I support completely the amendment of the noble Lord, Lord Turnberg, who started the debate this morning. If he decides to press that amendment, I will certainly join him in a vote. The problem I will have, of course, is that part of that amendment, and certainly some of the implications of it, conflict with my Amendment 30, which argues that we should have clinical ethics committees. In my view, there is a strong reason to do that. I know that the Minister is very unlikely to accede to that request but there is a real issue about having better supervision of clinical treatments. We have research ethics committees but they are totally different. They do not cover routine practice. It is not a matter of simply leaving it to the General Medical Council. That is really not adequate.
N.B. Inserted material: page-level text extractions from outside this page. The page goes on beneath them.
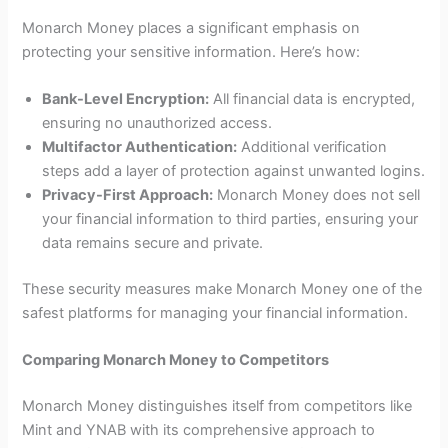
Monarch Money places a significant emphasis on
protecting your sensitive information. Here’s how:
Bank-Level Encryption:
All financial data is encrypted,
ensuring no unauthorized access.
Multifactor Authentication:
Additional verification
steps add a layer of protection against unwanted logins.
Privacy-First Approach:
Monarch Money does not sell
your financial information to third parties, ensuring your
data remains secure and private.
These security measures make Monarch Money one of the
safest platforms for managing your financial information.
Comparing Monarch Money to Competitors
Monarch Money distinguishes itself from competitors like
Mint and YNAB with its comprehensive approach to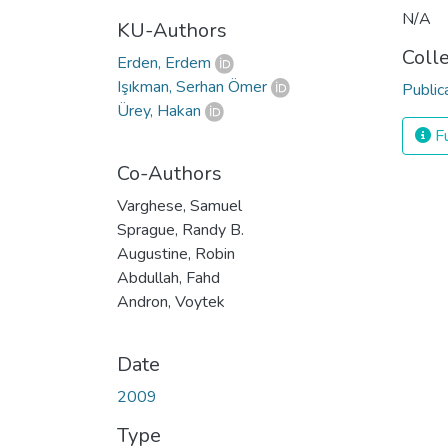
N/A
KU-Authors
Coll
Erden, Erdem
Işıkman, Serhan Ömer
Public
Ürey, Hakan
Fu
Co-Authors
Varghese, Samuel
Sprague, Randy B.
Augustine, Robin
Abdullah, Fahd
Andron, Voytek
Date
2009
Type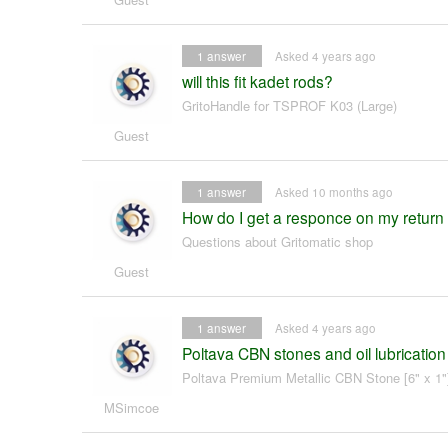
1
answer
Asked 4 years ago
will this fit kadet rods?
GritoHandle for TSPROF K03 (Large)
Guest
1
answer
Asked 10 months ago
How do I get a responce on my return r
Questions about Gritomatic shop
Guest
1
answer
Asked 4 years ago
Poltava CBN stones and oil lubrication
Poltava Premium Metallic CBN Stone [6" x 1"
MSimcoe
It needs to be dealt with locally and by the people who are concerned with the particular population with which they are involved.
I do not intend to go on at great length about the amendments in detail but there is no question that we will need to come back to some of them; others we may even wish to divide the House on this morning. But for the moment, I think I have said enough about those amendments.
My Lords, my Amendments 14, 18 and 34, on safeguarding, are in this group.
Since the previous stage of the Bill, the deadly Ebola infection in Africa has hit the headlines and the need for fast-track innovative medicines and vaccines has become vital, as has the need for countries to come together to help support and educate suffering populations. In addition, last Tuesday the “Panorama” programme showed the innovative research being done on the spinal cord to enable paralysed people to walk. It is encouraging to see experts across countries working together.